NEW YORK – Ceremonies and gatherings to commemorate the sixth anniversary of the infamous 9/11 attacks brought out a spirit of unity among those gathered to honor the fallen victims alongside civic servants including police officers, firefighters, and military officers.
In New York, thousands gathered at a small park just outside Ground Zero to mourn loved ones in a somber ceremony under gray, drizzly skies. Many clutched pictures of those lost in the attacks and cried while bells tolled from churches throughout the city.
A few miles away, families of 9/11 victims honored their lost ones by sharing stories as they came together for boat ride on the Hudson River.
Teresa Hunter, who lost her son, told NY1 News that while she thinks about it everyday and prays for her son daily, "faith just pulls us through."
Characteristic of most observances, participants engaged in prayer to initiate the event and observed a moment of silence at 8:46 a.m. ET, the exact moment when the first terrorist attack hit the World Trade Center in New York. At the end of many events, orchestras or bands played "God Bless America."
Ceremonies were also held at the nation's capital to commemorate the day when those at the Pentagon, where the third jetliner targeted, also lost their lives.
In Washington, President Bush commemorated 9/11 with a special prayer service at the nearby St. John's Episcopal Church.
During the service, which was attended by all members of the White House staff, the Rev. Luis Leon preached the dilemma with each anniversary of 9/11 was how "to remember a day that was so difficult and yet at the same time to move on with our lives."
Leon also preached that even though Muslim, Christian, and Jewish traditions all have differences, they are all religions that strive for peace, love and justice.
"I believe as much as anything else that God looks on the heart, our heart and every human heart, as the seed of good and evil," he said. "And while confessions of faith are important, equally important is living a faith that shows justice and mercy, kindness and grace, the grace of God that passes all human understanding…"
Just a few days ago, more than 10,000 walkers had gathered in D.C. to take part in the third annual "America Supports You" Freedom Walk.
"Being here is my Christian duty and my civic duty," Gloria Chance, a Department of Agriculture employee, told American Forces Press Service.
Although Chance said she doesn't often attend Sunday morning church services, she considered the Freedom Walk a worthy exception, according to AFPS.
"It's so important that we as a country embrace the freedoms we have and recognize that Sept. 11 was a direct assault against all of us," she said. "We need to remember that so it doesn't ever happen again - because when you forget the past, that's when it comes right back at you."
The spirit of unity that pervaded across ceremonies Tuesday also spanned across faith lines.
One pastor in Alabama said that the events of the tragedy made America more "God-consciousness."
Not only did more people turn to prayer, said Chris Toole, pastor of SouthPoint Church, in a Eufaula Tribune report, but it forced the church to re-examine their ministry and their church which had become ingrown.

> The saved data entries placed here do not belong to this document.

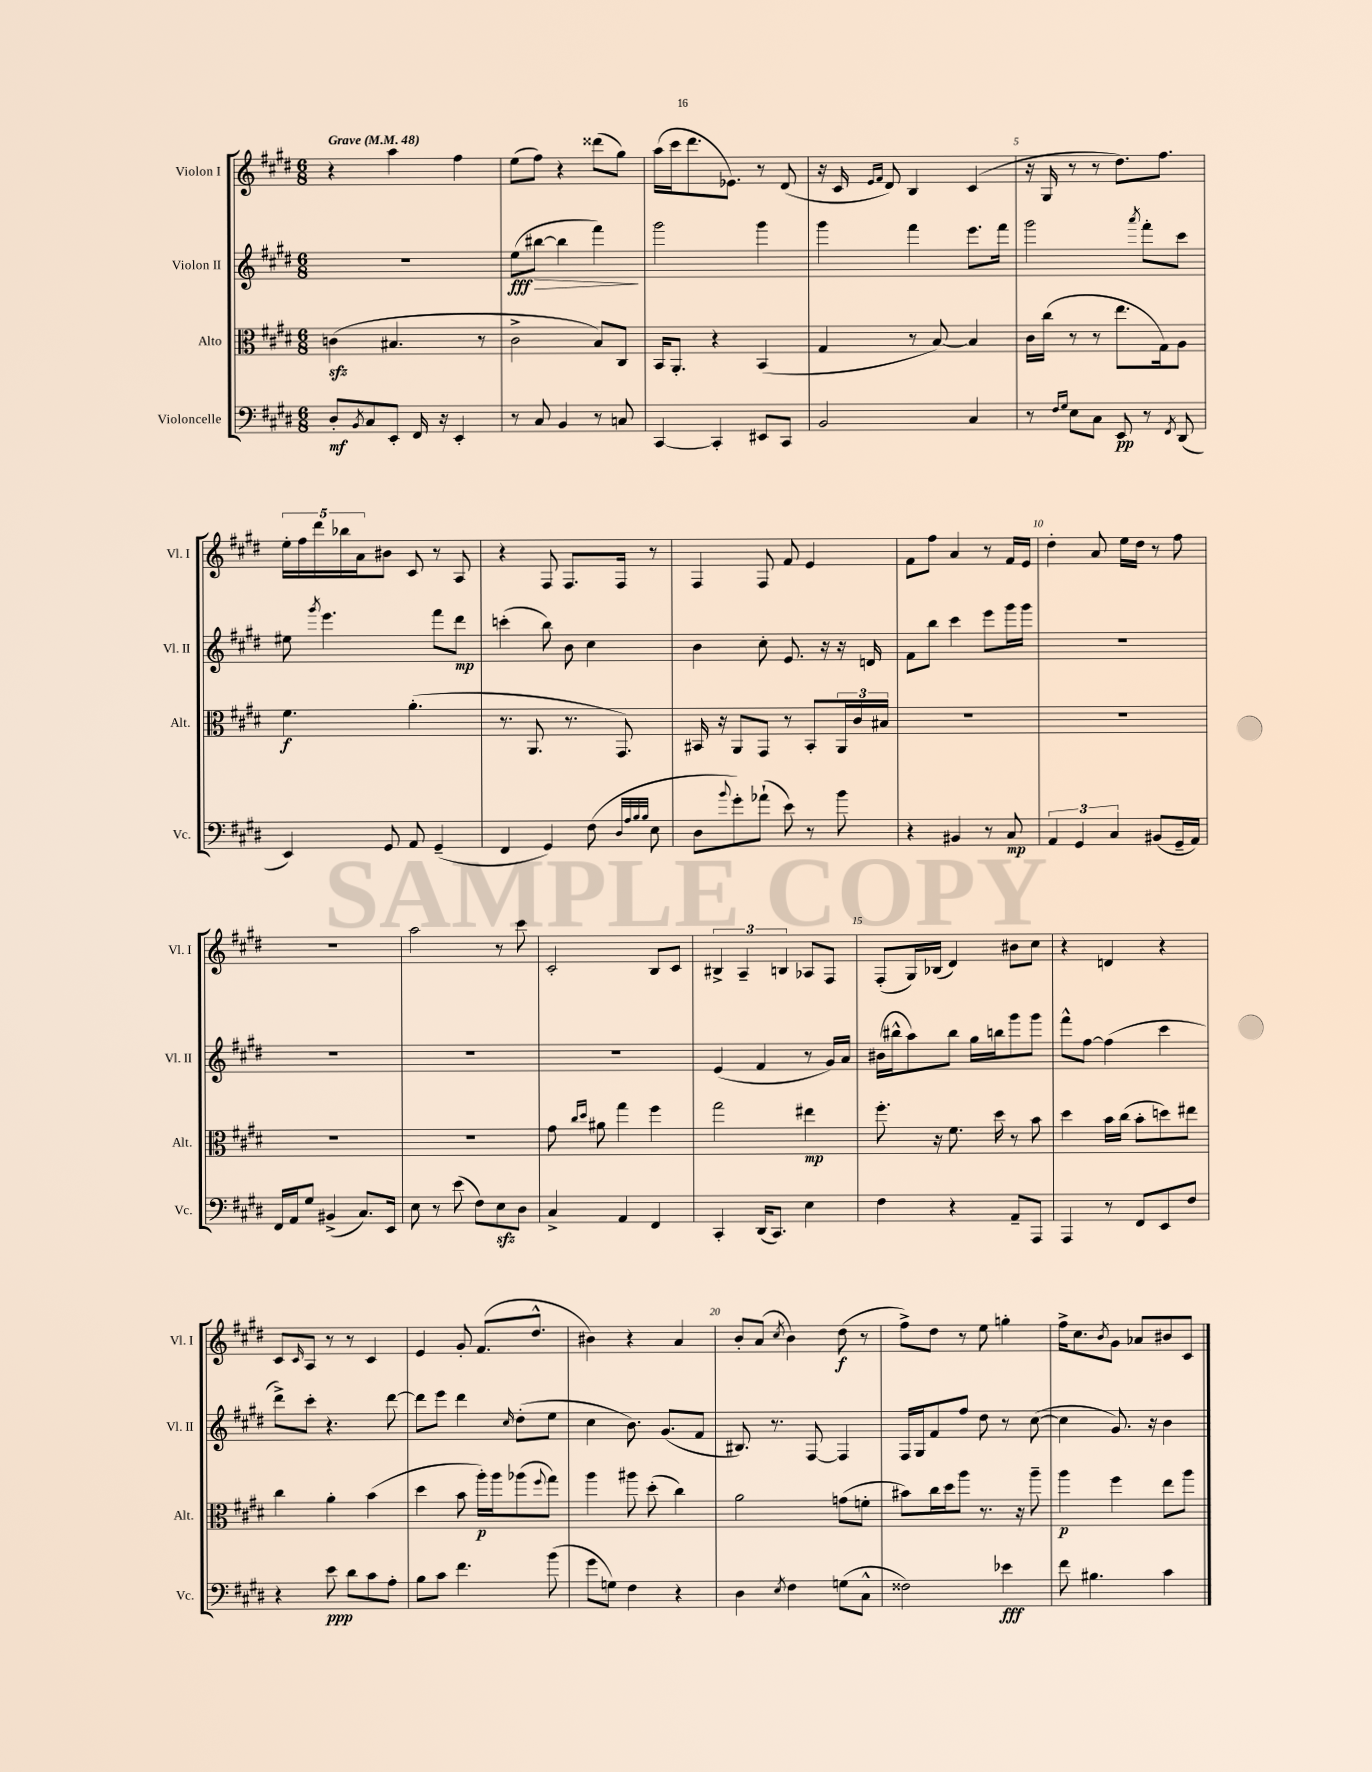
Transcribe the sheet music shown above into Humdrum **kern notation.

**kern	**kern	**kern	**kern
*staff4	*staff3	*staff2	*staff1
*clefF4	*clefC3	*clefG2	*clefG2
*k[f#c#g#d#]	*k[f#c#g#d#]	*k[f#c#g#d#]	*k[f#c#g#d#]
*M6/8	*M6/8	*M6/8	*M6/8
*MM48	*MM48	*MM48	*MM48
8D#'	(4c	2.r	4r
8qBB	.	.	.
8C#	.	.	.
8EE'	4.B#	.	4aa
16FF#	.	.	.
16r	.	.	.
4EE'	.	.	4ff#
.	8r	.	.
=	=	=	=
8r	2c#^	(8ee	(8ee
8C#	.	[8bb#	8ff#)
4BB	.	4bb#]	4r
8r	8B)	4fff#)	(8ddd##
8C	8C#	.	8gg#)
=	=	=	=
[4CC#	16BB	2ggg#	(16aa
.	8.AA'	.	16ccc#
.	.	.	8.ddd#
4CC#']	4r	.	.
.	.	.	8.e-)
8EE#	(4BB	4ggg#	8r
8CC#	.	.	(8d#
=	=	=	=
2BB	4G#	4ggg#	16r
.	.	.	16c#
.	.	.	16qqe
.	.	.	16qqf#
.	.	.	8d#)
.	8r	4fff#	4B
.	[8B)	.	.
4C#	4B]	8.eee	(4c#
.	.	16fff#	.
=	=	=	=
8r	16c#	2ggg#	16r
.	(16cc#	.	16G#
16qqF#	.	.	.
16qqG#	.	.	.
8E	8r	.	8r
8C#	8r	.	8r
8EE	8.ee	.	8.dd#)
.	.	8qaaa	.
8r	.	8fff#'	.
.	16G#)	.	8.ff#
8qFF#	.	.	.
(8DD#	8A	8ccc#	.
=	=	=	=
4EE)	4.f#	8ee#	20ee'
.	.	.	20ff#
.	.	.	20ddd#
.	.	8qggg#	.
.	.	4.eee	.
.	.	.	20bb-
.	.	.	20a
8GG#	.	.	8b#
8AA	(4.a'	.	8c#
(4GG#~	.	8fff#	8r
.	.	8ddd#	8A
=	=	=	=
4FF#	8.r	(4ccc'	4r
.	8.AA	.	.
4GG#)	.	8bb)	8F#
.	8.r	8b	8.F#
(8F#	.	4cc#	.
.	8.GG#)	.	16F#
32qqD#	.	.	.
32qqA	.	.	.
32qqB	.	.	.
32qqB	.	.	.
8E	.	.	8r
=	=	=	=
8D#	16BB#	4b	4F#
.	16r	.	.
8qqb	.	.	.
8g#')	8AA	.	.
(8a-`	8GG#	8cc#'	8F#
8e)	8r	8.e	8f#
8r	8BB#'	.	4e
.	.	16r	.
8b	24AA	16r	.
.	24c#	.	.
.	.	16d	.
.	24B#	.	.
=	=	=	=
4r	2.r	8f#	8f#
.	.	8bb	8ff#
4BB#	.	4ccc#	4a
8r	.	8eee	8r
8C#	.	16ggg#	16f#
.	.	16ggg#	16e
=	=	=	=
6AA	2.r	2.r	4dd#'
6GG#	.	.	.
.	.	.	8a
6C#	.	.	.
.	.	.	16ee
.	.	.	16dd#
(8BB#	.	.	8r
16GG#~	.	.	8ff#
16AA)	.	.	.
=	=	=	=
16FF#	2.r	2.r	2.r
16AA	.	.	.
8G#	.	.	.
(4BB#^	.	.	.
8.C#)	.	.	.
16EE	.	.	.
=	=	=	=
8E	2.r	2.r	2aa
8r	.	.	.
(8e	.	.	.
8F#)	.	.	.
8E	.	.	8r
8D#	.	.	8ccc#
=	=	=	=
4C#^	8g#	2.r	2c#'
.	16qqcc#	.	.
.	16qqdd#	.	.
.	8a#	.	.
4AA	4gg#	.	.
4FF#	4ff#	.	8B
.	.	.	8c#
=	=	=	=
4CC#'	2gg#	(4e	6B#^
.	.	.	6A~
(16DD#	.	4f#	.
8.CC#)	.	.	.
.	.	.	6B
4E	4ee#	8r	8A-
.	.	16g#)	8F#
.	.	16a	.
=	=	=	=
4F#	8.ff#'	(16b#	(8F#'
.	.	16bb#^^	.
.	.	8aa)	16G#)
.	16r	.	(16B-
4r	8.f#	8bb#	4d#)
.	.	16gg#	.
.	16dd#	16bb	.
8AA~	8r	8ggg#	8b#
8AAA	8b	8ggg#	8cc#
=	=	=	=
4AAA	4dd#	8fff#^^	4r
.	.	[8ff#	.
8r	16b	(4ff#]	4d
.	(16cc#	.	.
8FF#	8b'	.	.
8EE	8dd)	4ccc#	4r
8F#	8ee#	.	.
=	=	=	=
4r	4cc#	8ddd#^)	8c#
.	.	.	16qqc#
.	.	8ccc#'	8A
8e	4a'	4.r	8r
8d#	.	.	8r
8c#	(4b	.	4c#
8A'	.	[8ddd#	.
=	=	=	=
8B	4dd#	8ddd#]	4e
8c#	.	8eee	.
4.f#	8b	4ddd#	8g#'
.	16aa')	.	(8.f#
.	16aa	.	.
.	.	16qqcc#	.
.	(8aa-	(8dd#'	.
.	.	.	8.dd#^^
.	8qqff#	.	.
(8b	8gg#)	8ee	.
=	=	=	=
8g#	4aa	4cc#	4b#)
8G)	.	.	.
4F#	8aa#	8.b)	4r
.	(8dd#'	.	.
.	.	(8.g#	.
4r	4cc#)	.	4a
.	.	8f#	.
=	=	=	=
4D#	2a	8.B#)	8b'
.	.	.	(8a
.	.	8.r	.
8qE	.	.	8qcc#
4F#	.	.	4b)
.	.	[8F#	.
(8G	(8g	4F#]	(8dd#
8C#^^	8f'	.	8r
=	=	=	=
2F##)	8b#)	16F#	8ff#^)
.	.	16G#	.
.	16cc#	8f#	8dd#
.	16dd#	.	.
.	8aa	8ff#	8r
.	8.r	8dd#	8ee
4e-	.	8r	4gg'
.	16r	.	.
.	8aa~	([8cc#	.
=	=	=	=
8f#	4aa	4cc#]	16ff#^
.	.	.	8.cc#
4.B#	.	.	.
.	.	.	8qb
.	4ff#	8.g#)	8g#
.	.	.	8a-
.	.	16r	.
4c#	8ee	4b	8b#
.	8aa	.	8c#
==	==	==	==
*-	*-	*-	*-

"It made us open our eyes to people of different faiths," said Toole.
In Sacramento, one college student who was a scheduled speaker for the Interfaith Worship Service hosted at the Cathedral of the Blessed Sacrament said the event made her more religious.
Ruben Arocan, contemplating the priesthood, told the Sacramento Bee, "It brought me closer to God but also to the reality that we live in a harsh world. With God in our life, we can always get through that."
This year's anniversary date was the first time Sept. 11 fell on a Tuesday, the same day the 2001 attacks occurred. Fatalities from the series of events totaled 2,974. Flags were to return to full-staff on Wednesday.